--- The problem ---
Copy each line below as it stands, but skip any picture it contains.
--- Records supplied ---
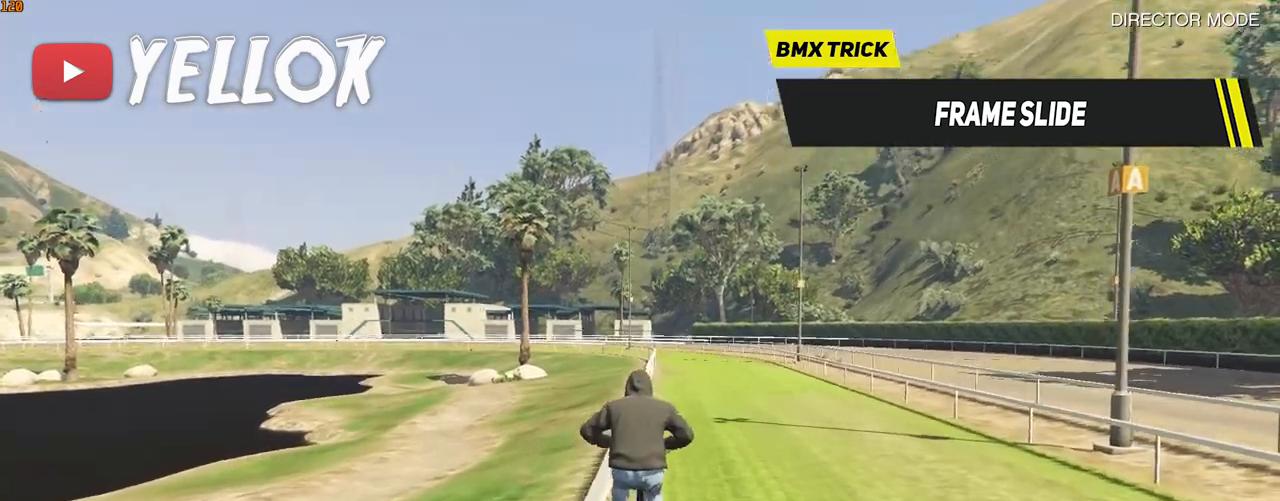
{"keys": ["a", "ctrl_l"], "events": [[417, "a", "down"]]}
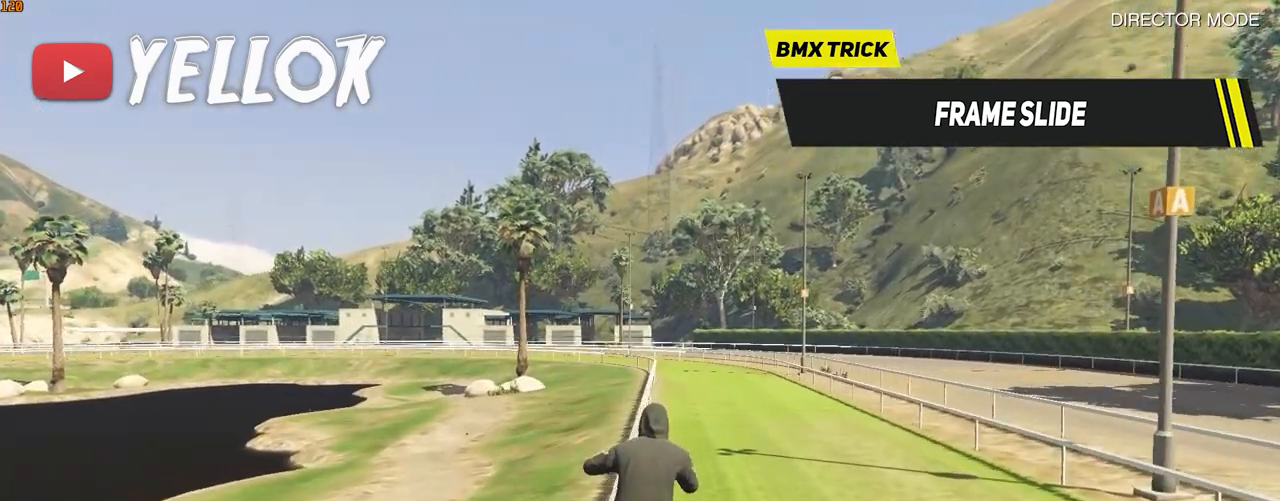
{"keys": ["a", "ctrl_l"], "events": [[83, "a", "up"], [383, "a", "down"]]}
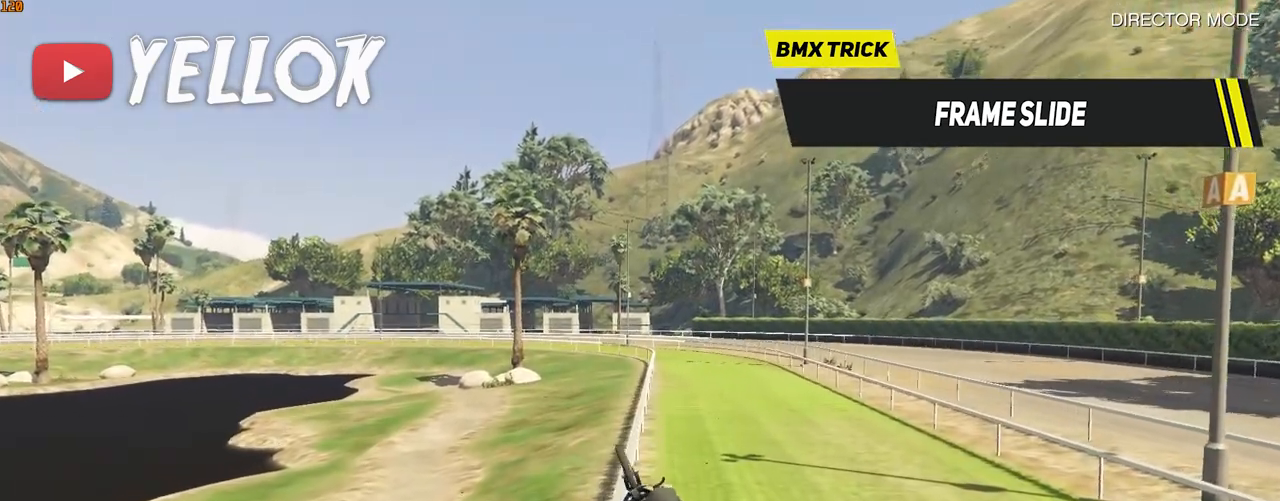
{"keys": ["a", "ctrl_l"], "events": []}
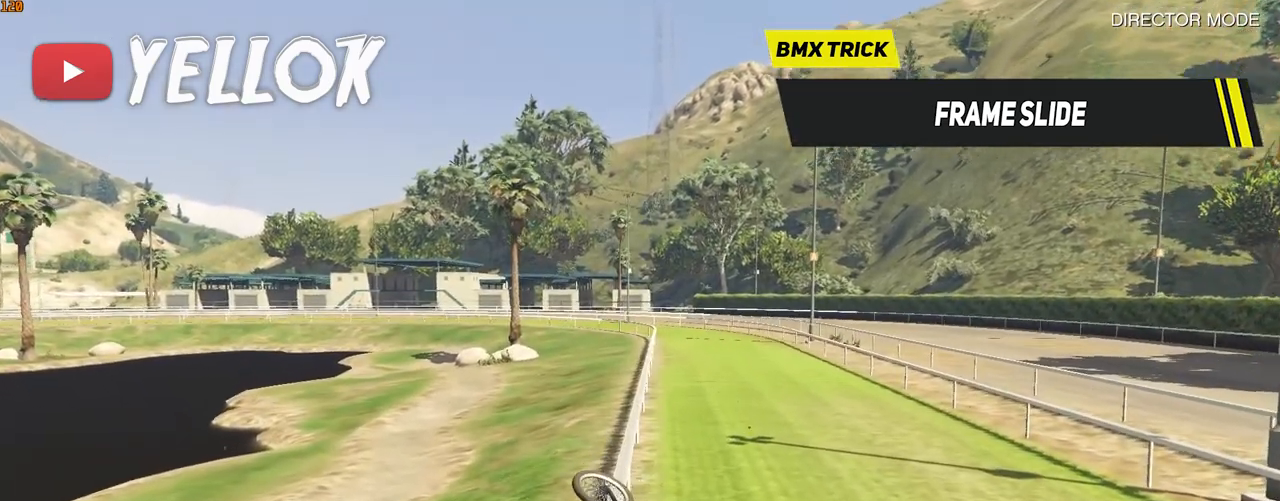
{"keys": [], "events": [[217, "a", "up"], [317, "ctrl_l", "up"]]}
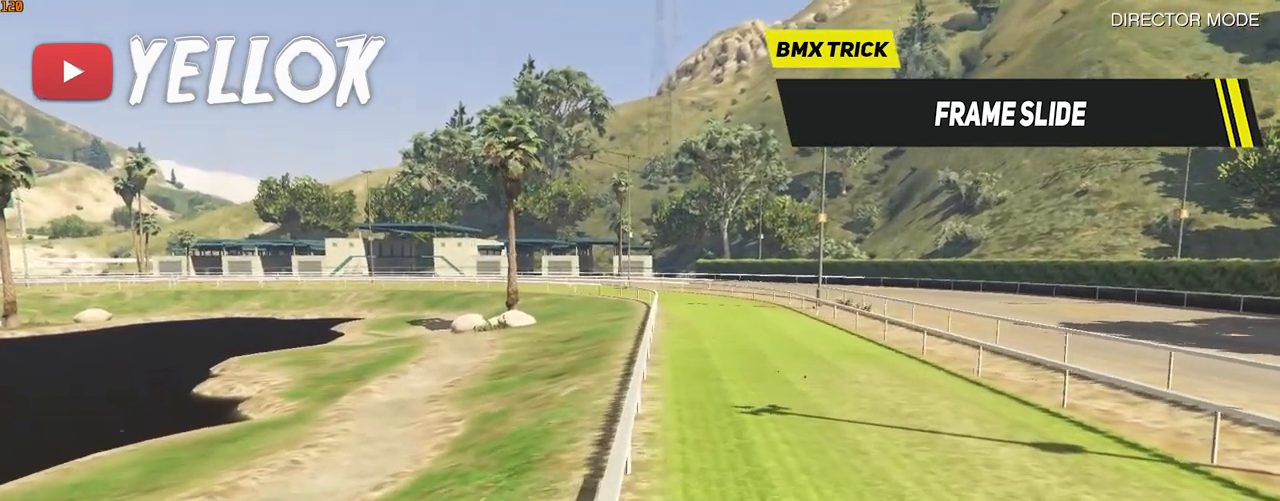
{"keys": [], "events": []}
---
--- Exercise answer ---
{"keys": ["a", "ctrl_l"], "events": [[417, "a", "down"]]}
{"keys": ["a", "ctrl_l"], "events": [[83, "a", "up"], [383, "a", "down"]]}
{"keys": ["a", "ctrl_l"], "events": []}
{"keys": [], "events": [[217, "a", "up"], [317, "ctrl_l", "up"]]}
{"keys": [], "events": []}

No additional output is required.